Подозреваю, хотя и не помню, тем более в подробностях, что прочные контакты с Ткачёвым у нас возникли весной 1963 года, когда я пришел на практику в восточную редакцию Гослитиздата, располагавшегося на Новой Басманной против сада Баумана.

В этом четырехэтажном здании, на четвертом этаже размещалась редакция Восточных литератур, которую возглавляла Тамара Прокофьевна Редько, умнейшая женщина, все из кругов и овалов, без единого угла или прямой линии, Ткачёв был молодым, но желанным автором, а я врио младшего редактора. Именно там он впервые напечатал (если память не изменяет, в «Восточном альманахе») повесть То Хоая «О кузнечике Мене», с которой и началась его переводческая слава. Тогда это было лучшее издательство во всем СССР, туда ходили – пешком – Андроников и Шолохов, молодой Бродский и старый Светлов, Пастернак и Заболотский, там работали такие корифеи, как Симон Маркиш, и печатались такие гении, как Витя Хинкис. Лифт там возил только снизу-вверх, поэтому когда на четвертом этаже я увидел величественную даму, безуспешно пытавшуюся открыть дверь лифта, то, не узнав и ничего еще не сообразив, ринулся вниз и, только поднимаясь в кабине на этот четвертый этаж, где-то между вторым и третьим понял, что я, как портье при гостинице, доставляю карету лифта Анне Андреевне Ахматовой.

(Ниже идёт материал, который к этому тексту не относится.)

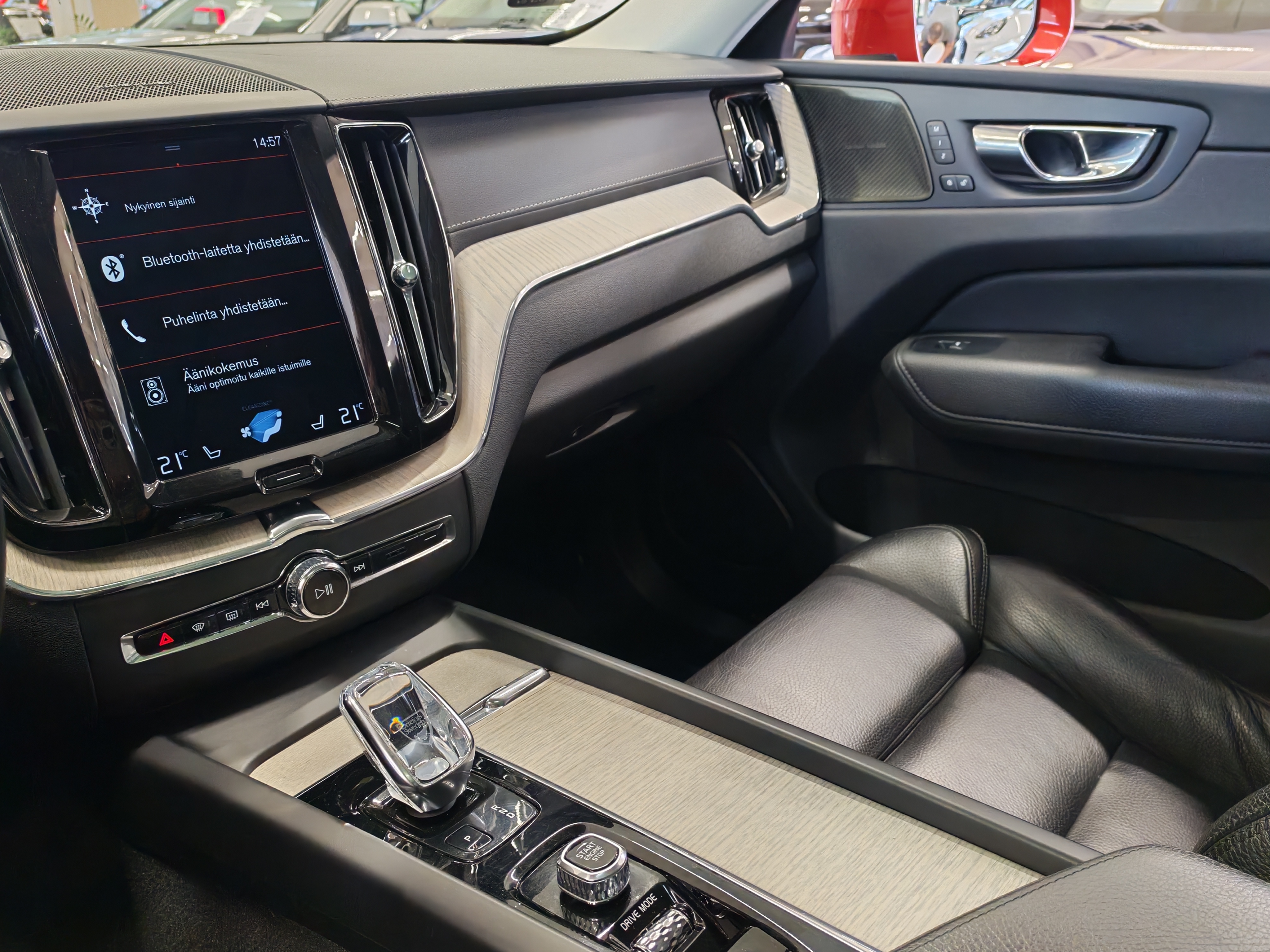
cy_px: 476
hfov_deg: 58.4
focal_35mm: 31
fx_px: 1137
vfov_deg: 45.4
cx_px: 635
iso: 1356
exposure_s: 1/100
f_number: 1.9
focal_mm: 6.12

Гослит был советским учреждением, но, как почти все советское, связанное с литературой и тем более с классикой, у этой советскости был отчетливо гуманитарный оттенок, допуск, прибавка вечного к кондовым принципам современности. Это был все-таки заповедник, и Ткачёв, и я, никак не связанные с редакцией советской литературы, где, несмотря на симпатичность и человеческую приятность редакторш, все-таки процветал дух секретарской литературы, мы были почти вольные – и это нас сблизило, сравняло в возрасте, дало возможность оценить друг в друге выношенную по отдельности независимость в суждениях и непредвзятость оценок того, что каждый по отдельности делал.